How to complete this task :: Write the entries out in full, matching them exactly.

(Document layout analysis data)
===============
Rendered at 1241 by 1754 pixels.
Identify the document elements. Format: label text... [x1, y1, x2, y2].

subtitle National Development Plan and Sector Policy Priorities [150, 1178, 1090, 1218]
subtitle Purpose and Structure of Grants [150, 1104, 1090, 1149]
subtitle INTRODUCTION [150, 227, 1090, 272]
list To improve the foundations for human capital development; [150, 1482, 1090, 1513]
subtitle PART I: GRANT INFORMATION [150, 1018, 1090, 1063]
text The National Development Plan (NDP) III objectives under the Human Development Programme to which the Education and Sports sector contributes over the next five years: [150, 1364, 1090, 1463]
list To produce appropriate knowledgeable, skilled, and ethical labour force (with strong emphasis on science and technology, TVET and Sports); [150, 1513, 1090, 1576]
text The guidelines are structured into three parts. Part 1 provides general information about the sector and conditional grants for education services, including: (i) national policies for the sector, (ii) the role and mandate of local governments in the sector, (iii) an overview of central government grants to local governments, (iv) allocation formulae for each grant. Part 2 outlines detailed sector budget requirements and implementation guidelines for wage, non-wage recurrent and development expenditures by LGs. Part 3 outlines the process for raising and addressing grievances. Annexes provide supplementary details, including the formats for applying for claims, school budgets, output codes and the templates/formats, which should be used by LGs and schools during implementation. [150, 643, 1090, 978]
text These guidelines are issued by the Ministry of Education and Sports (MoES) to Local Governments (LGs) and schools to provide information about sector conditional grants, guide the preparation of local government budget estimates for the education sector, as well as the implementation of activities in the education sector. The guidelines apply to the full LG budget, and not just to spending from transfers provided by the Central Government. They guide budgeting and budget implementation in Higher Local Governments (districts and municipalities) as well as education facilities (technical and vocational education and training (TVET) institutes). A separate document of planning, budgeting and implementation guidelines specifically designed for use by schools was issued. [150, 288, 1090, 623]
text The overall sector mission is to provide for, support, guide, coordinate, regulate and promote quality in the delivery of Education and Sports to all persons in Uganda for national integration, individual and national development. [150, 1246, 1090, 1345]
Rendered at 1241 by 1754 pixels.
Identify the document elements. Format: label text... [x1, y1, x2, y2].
===============
Written response ::
Rendered at 1241 by 1754 pixels.
Identify the document elements. Format: label text... [x1, y1, x2, y2].

subtitle National Development Plan and Sector Policy Priorities [150, 1178, 1090, 1218]
subtitle Purpose and Structure of Grants [150, 1104, 1090, 1149]
subtitle INTRODUCTION [150, 227, 1090, 272]
list To improve the foundations for human capital development; [150, 1482, 1090, 1513]
subtitle PART I: GRANT INFORMATION [150, 1018, 1090, 1063]
text The National Development Plan (NDP) III objectives under the Human Development Programme to which the Education and Sports sector contributes over the next five years: [150, 1364, 1090, 1463]
list To produce appropriate knowledgeable, skilled, and ethical labour force (with strong emphasis on science and technology, TVET and Sports); [150, 1513, 1090, 1576]
text The guidelines are structured into three parts. Part 1 provides general information about the sector and conditional grants for education services, including: (i) national policies for the sector, (ii) the role and mandate of local governments in the sector, (iii) an overview of central government grants to local governments, (iv) allocation formulae for each grant. Part 2 outlines detailed sector budget requirements and implementation guidelines for wage, non-wage recurrent and development expenditures by LGs. Part 3 outlines the process for raising and addressing grievances. Annexes provide supplementary details, including the formats for applying for claims, school budgets, output codes and the templates/formats, which should be used by LGs and schools during implementation. [150, 643, 1090, 978]
text These guidelines are issued by the Ministry of Education and Sports (MoES) to Local Governments (LGs) and schools to provide information about sector conditional grants, guide the preparation of local government budget estimates for the education sector, as well as the implementation of activities in the education sector. The guidelines apply to the full LG budget, and not just to spending from transfers provided by the Central Government. They guide budgeting and budget implementation in Higher Local Governments (districts and municipalities) as well as education facilities (technical and vocational education and training (TVET) institutes). A separate document of planning, budgeting and implementation guidelines specifically designed for use by schools was issued. [150, 288, 1090, 623]
text The overall sector mission is to provide for, support, guide, coordinate, regulate and promote quality in the delivery of Education and Sports to all persons in Uganda for national integration, individual and national development. [150, 1246, 1090, 1345]
Rendered at 1241 by 1754 pixels.
Identify the document elements. Format: label text... [x1, y1, x2, y2].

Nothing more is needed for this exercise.